John Ranch

Personal information
- Born: 16 November 1940
- Died: 15 September 2022 (aged 81)

Sport
- Sport: Rowing
- Club: SUBC

Medal record
Men's rowing
Representing Australia
Men's rowing
| Silver medal – second place | 1968 Mexico City | Men's eight |

= John Ranch =

Australian rower (1940–2022)

John Raymond "JR" Ranch (16 November 1940 – 2022) was an Australian rower, twice a national champion and a silver medal winner at the 1968 Summer Olympics.

==Early life==
Ranch was born in Bondi, New South Wales and moved to Orange, New South Wales at four years of age when his father became the licensee of the Tourist Hotel there. He was schooled at the Santa Maria Convent school and then at De La Salle College, Orange. He attended Sydney University from 1959, and joined the Sydney University Boat Club as well as rowing in surf boats at the Bondi Surf Club.

==Rowing career==
From the Sydney University Boat Club Ranch was chosen to represent Australia in a Trans-Tasman regatta against New Zealand in 1965 rowing in the four seat of the men's eight. That crew placed second in both of its match races. In 1966 Ranch was seated at bow in the Australian men's coxed four which competed at the second ever World Rowing Championships in Bled, Yugoslavia and placed eighth. In 1968 he was seated at three in the Australian men's eight which won the silver medal at the Mexico Olympics.

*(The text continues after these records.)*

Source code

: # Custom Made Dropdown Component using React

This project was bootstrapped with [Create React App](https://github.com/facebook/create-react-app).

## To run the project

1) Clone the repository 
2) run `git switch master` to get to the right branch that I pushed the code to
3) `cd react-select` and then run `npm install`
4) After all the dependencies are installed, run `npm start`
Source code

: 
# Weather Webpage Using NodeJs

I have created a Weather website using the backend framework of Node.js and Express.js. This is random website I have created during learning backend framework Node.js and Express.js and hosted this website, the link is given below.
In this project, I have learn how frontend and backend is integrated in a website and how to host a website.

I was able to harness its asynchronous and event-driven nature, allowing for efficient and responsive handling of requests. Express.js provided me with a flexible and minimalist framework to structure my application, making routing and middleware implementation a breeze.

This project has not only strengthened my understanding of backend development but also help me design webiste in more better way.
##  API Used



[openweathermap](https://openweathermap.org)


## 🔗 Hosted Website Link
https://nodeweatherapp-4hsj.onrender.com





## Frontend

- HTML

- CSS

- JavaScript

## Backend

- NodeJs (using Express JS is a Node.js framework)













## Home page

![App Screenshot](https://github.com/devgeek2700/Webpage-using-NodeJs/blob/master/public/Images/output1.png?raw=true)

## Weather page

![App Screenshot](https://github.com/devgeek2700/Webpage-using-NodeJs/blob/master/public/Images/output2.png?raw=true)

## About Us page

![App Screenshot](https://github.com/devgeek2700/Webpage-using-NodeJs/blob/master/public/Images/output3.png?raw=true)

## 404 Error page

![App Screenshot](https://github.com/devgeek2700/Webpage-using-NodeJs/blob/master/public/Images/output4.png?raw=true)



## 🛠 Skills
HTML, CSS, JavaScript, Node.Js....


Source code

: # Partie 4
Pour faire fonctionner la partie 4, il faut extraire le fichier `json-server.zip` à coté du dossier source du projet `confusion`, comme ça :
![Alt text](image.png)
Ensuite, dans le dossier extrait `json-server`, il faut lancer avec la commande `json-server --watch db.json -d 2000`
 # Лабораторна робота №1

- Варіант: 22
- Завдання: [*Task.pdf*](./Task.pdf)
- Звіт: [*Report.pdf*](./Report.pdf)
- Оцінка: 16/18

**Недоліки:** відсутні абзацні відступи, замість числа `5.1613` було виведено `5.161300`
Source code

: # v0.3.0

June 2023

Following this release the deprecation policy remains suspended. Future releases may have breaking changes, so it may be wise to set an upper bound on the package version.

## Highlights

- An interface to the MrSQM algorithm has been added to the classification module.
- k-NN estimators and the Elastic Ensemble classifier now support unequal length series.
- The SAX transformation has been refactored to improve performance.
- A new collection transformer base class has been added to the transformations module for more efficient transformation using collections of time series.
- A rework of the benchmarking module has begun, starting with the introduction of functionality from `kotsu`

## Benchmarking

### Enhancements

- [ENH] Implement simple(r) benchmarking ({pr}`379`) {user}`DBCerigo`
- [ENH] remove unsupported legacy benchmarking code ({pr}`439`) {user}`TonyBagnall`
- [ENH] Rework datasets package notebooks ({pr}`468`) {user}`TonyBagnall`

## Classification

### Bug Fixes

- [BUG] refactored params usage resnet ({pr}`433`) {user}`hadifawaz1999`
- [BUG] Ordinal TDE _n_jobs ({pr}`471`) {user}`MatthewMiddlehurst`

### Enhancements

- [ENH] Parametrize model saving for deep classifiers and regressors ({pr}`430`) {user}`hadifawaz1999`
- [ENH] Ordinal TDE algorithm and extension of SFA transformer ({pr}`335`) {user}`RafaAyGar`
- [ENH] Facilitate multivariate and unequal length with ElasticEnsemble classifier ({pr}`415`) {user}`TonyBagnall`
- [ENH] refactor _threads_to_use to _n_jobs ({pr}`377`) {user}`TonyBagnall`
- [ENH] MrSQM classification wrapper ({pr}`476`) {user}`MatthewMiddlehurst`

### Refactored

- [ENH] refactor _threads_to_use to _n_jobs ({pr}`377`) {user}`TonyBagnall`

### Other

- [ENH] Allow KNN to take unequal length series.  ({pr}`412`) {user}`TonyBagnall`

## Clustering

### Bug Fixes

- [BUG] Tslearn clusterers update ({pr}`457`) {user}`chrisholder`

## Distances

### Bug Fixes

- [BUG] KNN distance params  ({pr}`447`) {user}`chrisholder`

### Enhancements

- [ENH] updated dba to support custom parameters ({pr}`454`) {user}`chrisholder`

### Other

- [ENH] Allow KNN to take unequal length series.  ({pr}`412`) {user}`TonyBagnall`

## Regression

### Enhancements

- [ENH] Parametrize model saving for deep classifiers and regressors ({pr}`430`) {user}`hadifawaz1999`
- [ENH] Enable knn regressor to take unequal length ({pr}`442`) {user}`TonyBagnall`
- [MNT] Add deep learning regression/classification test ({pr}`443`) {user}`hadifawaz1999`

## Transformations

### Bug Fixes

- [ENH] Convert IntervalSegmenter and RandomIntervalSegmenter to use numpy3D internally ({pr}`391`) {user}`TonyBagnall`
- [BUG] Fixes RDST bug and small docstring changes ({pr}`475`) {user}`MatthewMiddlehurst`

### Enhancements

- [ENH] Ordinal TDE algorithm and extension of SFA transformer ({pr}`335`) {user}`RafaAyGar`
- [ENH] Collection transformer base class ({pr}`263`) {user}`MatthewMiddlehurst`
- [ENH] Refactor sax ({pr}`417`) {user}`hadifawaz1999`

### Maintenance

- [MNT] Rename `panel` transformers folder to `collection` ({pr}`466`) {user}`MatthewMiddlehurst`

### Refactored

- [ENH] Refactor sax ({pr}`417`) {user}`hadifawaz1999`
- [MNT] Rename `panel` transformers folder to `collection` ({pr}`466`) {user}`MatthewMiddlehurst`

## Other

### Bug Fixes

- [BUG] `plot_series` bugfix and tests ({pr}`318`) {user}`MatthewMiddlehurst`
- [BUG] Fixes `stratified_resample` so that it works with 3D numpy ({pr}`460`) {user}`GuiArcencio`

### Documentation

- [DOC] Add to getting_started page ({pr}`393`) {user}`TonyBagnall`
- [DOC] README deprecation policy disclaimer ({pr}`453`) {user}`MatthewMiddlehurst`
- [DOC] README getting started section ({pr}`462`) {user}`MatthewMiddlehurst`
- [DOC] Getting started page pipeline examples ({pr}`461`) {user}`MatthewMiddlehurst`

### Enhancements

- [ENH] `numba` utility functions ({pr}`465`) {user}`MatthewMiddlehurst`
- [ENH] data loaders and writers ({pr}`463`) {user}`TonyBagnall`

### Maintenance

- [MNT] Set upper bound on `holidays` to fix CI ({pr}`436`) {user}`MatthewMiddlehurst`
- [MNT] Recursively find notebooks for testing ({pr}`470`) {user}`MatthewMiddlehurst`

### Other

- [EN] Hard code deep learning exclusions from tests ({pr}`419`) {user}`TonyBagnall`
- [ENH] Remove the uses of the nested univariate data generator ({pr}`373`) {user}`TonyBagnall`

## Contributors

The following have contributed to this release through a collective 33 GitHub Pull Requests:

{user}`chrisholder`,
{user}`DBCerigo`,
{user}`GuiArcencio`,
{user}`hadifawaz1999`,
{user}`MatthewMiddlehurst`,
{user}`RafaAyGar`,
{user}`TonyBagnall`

Ranch rowed in New South Wales representative state eights contesting the King's Cup at the Australian Interstate Regatta on three occasions in 1966, 1968, 1969 and won King's Cup in 1968. At the 1966 Australian Rowing Championships in a composite SRC/SUBC crew Ranch, Chris Stevens, Alf Duval, Peter Dickson, and cox Brian Thomas won the Australian coxed four title.

On retirement, he coached at Sydney University and the Sydney Rowing Club. In 1985 again as a rower, Ranch represented Australia at the World Masters Games in Toronto, Canada.